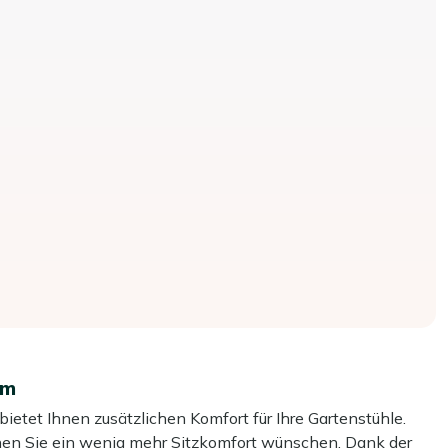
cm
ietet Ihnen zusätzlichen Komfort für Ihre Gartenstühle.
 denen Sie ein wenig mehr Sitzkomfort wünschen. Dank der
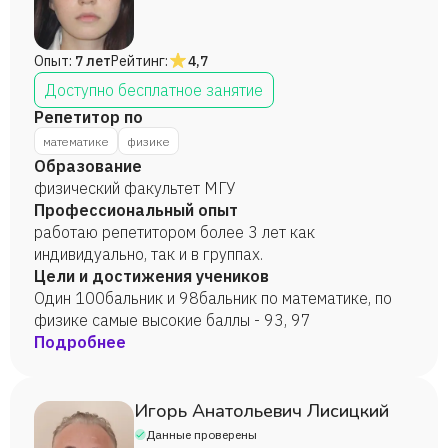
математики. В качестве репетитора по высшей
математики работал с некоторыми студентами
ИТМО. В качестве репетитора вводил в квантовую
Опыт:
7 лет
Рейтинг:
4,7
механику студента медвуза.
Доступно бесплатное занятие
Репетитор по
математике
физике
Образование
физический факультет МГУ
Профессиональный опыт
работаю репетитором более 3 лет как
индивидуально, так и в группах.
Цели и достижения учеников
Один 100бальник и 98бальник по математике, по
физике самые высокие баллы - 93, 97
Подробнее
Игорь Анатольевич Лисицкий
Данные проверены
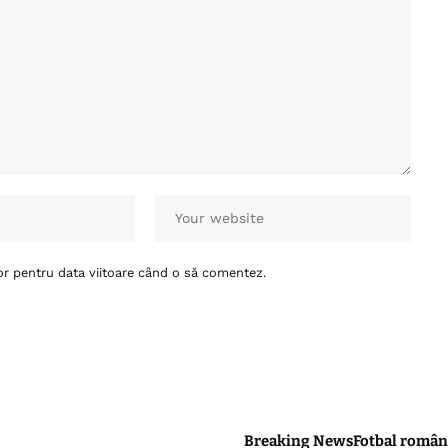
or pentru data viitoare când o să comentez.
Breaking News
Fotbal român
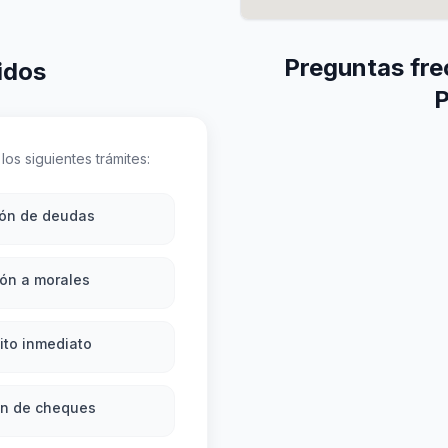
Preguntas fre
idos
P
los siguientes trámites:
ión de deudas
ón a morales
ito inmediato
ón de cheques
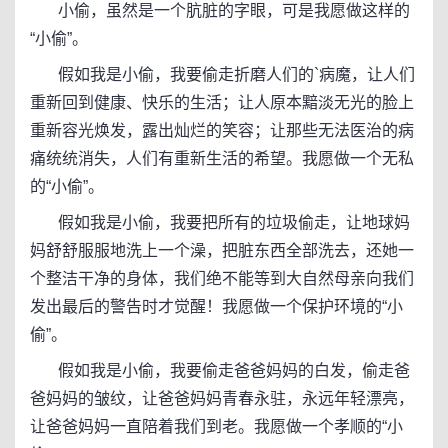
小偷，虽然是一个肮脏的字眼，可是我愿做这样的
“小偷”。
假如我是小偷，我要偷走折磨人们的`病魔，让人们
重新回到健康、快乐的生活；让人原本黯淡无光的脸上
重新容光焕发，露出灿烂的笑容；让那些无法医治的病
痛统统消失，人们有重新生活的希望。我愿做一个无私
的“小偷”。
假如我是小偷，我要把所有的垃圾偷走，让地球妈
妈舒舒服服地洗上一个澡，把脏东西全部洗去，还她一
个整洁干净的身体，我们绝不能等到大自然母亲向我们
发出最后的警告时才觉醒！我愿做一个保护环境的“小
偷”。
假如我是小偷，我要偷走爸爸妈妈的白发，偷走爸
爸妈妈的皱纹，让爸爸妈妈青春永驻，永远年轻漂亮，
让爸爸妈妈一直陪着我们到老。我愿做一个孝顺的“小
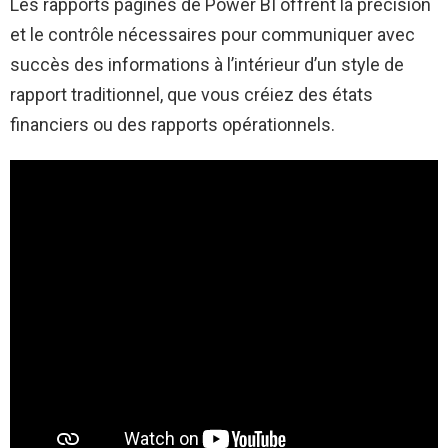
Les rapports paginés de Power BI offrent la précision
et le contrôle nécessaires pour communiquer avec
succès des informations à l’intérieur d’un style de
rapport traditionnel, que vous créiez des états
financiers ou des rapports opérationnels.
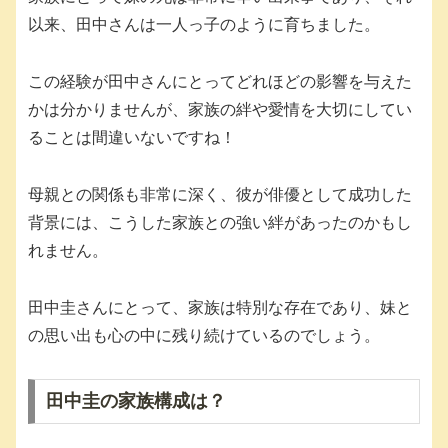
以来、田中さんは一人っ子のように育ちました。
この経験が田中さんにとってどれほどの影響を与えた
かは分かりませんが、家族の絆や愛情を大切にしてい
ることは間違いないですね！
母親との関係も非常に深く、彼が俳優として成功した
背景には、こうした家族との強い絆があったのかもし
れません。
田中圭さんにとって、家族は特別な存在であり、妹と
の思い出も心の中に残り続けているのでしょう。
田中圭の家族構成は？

> **Problem requirements**: For this exercise, find all lines in the records containing the word "качестве" and copy them.

> **Response for this exercise**:
математики. В качестве репетитора по высшей
ИТМО. В качестве репетитора вводил в квантовую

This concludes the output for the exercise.